The 39th Space Symposium legal track produced several thought-provoking topics from both government and industry speakers. Where can government and industry improve in the business cycle leading to space? Whether defense initiatives or commercial, common ways to improve are through faster processing cycles – export licensing, procurement RFPs, Federal Aviation Administration (FAA) launch licensing, to name a few areas. 

Access to space is regulated by several U.S. agencies, and these regulations are continuously evolving to meet today’s volume of agencies and industry participants conducting space missions. Some key regulatory updates include orbital debris mitigation (FAA, FCC), remote sensing licensing (NOAA), and max probable loss (FAA).

Understanding which agencies to approach for licensing and governing regulations requires a keen understanding of the government or commercial nature of the mission and launch. Commercial launches have moved from DOD Space Force jurisdiction to the Department of Commerce, under NOAA and its Office of Commercial Space. If its 2025 budget is approved, the Office of Commercial Space will develop an online portal to assist space participants in navigating which agencies to approach for which missions.

Globally, we face similar challenges in gaining access to space. The European Union, for instance, lacks regulations governing space or access to space.
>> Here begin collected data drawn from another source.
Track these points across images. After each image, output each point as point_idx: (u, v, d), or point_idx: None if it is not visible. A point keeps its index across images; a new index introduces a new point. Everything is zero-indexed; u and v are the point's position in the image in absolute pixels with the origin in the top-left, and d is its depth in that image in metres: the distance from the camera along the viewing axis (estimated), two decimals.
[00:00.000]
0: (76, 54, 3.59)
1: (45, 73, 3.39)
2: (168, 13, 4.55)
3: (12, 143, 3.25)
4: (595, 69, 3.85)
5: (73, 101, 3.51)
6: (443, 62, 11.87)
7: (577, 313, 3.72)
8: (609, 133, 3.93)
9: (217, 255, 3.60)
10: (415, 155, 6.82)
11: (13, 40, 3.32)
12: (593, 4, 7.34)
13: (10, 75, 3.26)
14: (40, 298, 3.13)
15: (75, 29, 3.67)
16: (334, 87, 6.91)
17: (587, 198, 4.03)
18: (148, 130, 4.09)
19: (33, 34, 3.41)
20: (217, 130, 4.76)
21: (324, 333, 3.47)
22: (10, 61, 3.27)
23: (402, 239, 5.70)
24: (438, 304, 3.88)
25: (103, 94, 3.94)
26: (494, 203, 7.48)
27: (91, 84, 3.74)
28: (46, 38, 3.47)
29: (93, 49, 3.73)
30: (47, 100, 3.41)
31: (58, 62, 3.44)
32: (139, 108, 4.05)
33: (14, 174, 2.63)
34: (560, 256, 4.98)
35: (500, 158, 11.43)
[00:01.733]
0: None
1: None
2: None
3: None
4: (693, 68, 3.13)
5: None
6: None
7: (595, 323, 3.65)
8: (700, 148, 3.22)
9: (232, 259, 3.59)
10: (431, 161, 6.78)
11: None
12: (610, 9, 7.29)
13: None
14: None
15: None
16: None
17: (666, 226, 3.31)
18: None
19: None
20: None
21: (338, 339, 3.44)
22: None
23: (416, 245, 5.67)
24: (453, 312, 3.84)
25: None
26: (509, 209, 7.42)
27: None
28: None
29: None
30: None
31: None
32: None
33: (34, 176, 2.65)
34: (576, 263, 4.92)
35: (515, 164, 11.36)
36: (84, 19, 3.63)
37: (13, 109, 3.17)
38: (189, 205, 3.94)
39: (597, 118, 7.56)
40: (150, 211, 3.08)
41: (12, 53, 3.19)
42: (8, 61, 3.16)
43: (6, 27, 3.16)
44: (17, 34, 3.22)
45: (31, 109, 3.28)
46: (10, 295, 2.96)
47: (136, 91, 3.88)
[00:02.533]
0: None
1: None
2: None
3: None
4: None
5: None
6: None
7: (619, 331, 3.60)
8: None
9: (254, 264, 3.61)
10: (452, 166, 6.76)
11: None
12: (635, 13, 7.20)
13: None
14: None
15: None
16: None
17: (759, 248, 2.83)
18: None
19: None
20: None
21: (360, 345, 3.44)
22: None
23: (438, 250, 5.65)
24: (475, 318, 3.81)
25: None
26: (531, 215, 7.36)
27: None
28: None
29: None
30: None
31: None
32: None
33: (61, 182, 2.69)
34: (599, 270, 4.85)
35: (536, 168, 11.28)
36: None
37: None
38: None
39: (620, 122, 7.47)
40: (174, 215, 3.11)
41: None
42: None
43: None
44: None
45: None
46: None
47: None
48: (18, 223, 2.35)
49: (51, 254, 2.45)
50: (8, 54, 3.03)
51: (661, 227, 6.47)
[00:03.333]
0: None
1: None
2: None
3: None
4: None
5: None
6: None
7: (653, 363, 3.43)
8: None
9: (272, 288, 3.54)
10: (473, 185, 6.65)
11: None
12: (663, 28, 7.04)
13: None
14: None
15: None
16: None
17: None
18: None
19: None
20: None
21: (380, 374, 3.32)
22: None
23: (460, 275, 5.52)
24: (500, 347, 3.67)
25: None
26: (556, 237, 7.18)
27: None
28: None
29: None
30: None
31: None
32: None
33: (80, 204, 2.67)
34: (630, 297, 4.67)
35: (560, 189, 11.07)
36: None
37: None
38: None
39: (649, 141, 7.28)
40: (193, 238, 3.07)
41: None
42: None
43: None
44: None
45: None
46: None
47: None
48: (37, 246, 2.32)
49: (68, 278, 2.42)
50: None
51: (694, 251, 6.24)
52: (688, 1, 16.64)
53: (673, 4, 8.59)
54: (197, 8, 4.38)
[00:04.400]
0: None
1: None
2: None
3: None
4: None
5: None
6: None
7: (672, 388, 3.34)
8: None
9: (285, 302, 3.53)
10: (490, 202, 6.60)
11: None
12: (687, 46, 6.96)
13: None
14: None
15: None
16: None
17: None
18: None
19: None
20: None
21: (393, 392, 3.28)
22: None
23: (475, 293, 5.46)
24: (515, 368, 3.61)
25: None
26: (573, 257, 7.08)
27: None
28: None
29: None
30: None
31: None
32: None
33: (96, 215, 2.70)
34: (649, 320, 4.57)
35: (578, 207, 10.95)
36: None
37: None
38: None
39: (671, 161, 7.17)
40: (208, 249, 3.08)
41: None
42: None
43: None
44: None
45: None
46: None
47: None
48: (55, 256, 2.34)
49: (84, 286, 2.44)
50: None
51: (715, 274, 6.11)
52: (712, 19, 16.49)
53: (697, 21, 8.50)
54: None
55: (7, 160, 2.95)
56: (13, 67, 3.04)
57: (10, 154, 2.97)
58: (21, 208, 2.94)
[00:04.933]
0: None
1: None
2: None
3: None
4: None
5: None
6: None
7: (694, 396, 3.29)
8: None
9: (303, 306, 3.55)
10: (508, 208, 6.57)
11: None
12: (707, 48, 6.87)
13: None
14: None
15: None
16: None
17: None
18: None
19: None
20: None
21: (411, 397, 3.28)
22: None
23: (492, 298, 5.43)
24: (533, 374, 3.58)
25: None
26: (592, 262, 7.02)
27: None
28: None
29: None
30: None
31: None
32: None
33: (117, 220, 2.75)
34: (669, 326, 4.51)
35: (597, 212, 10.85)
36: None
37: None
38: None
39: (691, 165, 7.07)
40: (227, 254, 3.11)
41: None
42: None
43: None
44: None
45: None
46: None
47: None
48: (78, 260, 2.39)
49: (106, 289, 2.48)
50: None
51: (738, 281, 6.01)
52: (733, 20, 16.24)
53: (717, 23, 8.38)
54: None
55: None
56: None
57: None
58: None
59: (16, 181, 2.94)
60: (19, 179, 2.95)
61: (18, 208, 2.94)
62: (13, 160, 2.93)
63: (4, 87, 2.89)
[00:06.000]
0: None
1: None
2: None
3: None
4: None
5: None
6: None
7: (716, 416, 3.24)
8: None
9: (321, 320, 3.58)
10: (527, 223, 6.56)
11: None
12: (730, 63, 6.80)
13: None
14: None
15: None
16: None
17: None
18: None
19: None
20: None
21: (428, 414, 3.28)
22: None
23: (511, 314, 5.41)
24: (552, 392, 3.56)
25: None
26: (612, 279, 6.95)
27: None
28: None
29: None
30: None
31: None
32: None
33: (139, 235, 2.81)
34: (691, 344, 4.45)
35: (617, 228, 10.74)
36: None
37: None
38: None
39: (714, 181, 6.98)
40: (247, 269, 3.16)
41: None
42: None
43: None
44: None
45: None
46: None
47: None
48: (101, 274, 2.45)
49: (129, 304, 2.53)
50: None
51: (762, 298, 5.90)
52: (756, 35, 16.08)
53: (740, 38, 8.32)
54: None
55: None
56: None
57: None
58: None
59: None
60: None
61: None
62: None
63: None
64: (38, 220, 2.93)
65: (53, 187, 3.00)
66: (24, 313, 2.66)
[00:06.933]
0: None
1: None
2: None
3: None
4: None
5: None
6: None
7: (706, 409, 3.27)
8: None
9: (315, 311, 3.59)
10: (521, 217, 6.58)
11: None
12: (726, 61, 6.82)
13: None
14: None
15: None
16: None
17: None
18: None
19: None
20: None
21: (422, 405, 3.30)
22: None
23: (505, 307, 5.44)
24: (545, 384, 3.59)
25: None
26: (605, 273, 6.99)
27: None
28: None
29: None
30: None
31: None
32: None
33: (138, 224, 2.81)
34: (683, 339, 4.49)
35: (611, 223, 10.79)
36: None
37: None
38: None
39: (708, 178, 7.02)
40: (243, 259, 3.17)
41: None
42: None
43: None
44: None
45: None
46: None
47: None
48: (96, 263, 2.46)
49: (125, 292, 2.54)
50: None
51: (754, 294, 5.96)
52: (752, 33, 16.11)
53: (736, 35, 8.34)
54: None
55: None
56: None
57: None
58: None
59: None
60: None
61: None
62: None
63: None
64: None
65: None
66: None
Mission authorization and space sustainability remain areas that global partners need to address collectively. Intellectual property (IP) concerns arise with respect to how the industry partners protect patents and on-orbit artificial intelligence created IP. As on Earth, so it is in space, the world is concerned with cybersecurity of spacecraft and data.

Industry general counsels opined on key topics. Humans need more speed. Speed in space is crucial, and nuclear power is a proven, safe technology to be harnessed for speed in space. Risk tolerance needs to be reexamined – especially by counsel – to empower commercial and defense players to innovate and provide access to space. While the world proves it can access space more efficiently and frequently, we need government procurement regimes to reinvent how they buy spacecraft, including revamping RFP processes. We all need to accelerate our rate of progress to match the needs of the space industry.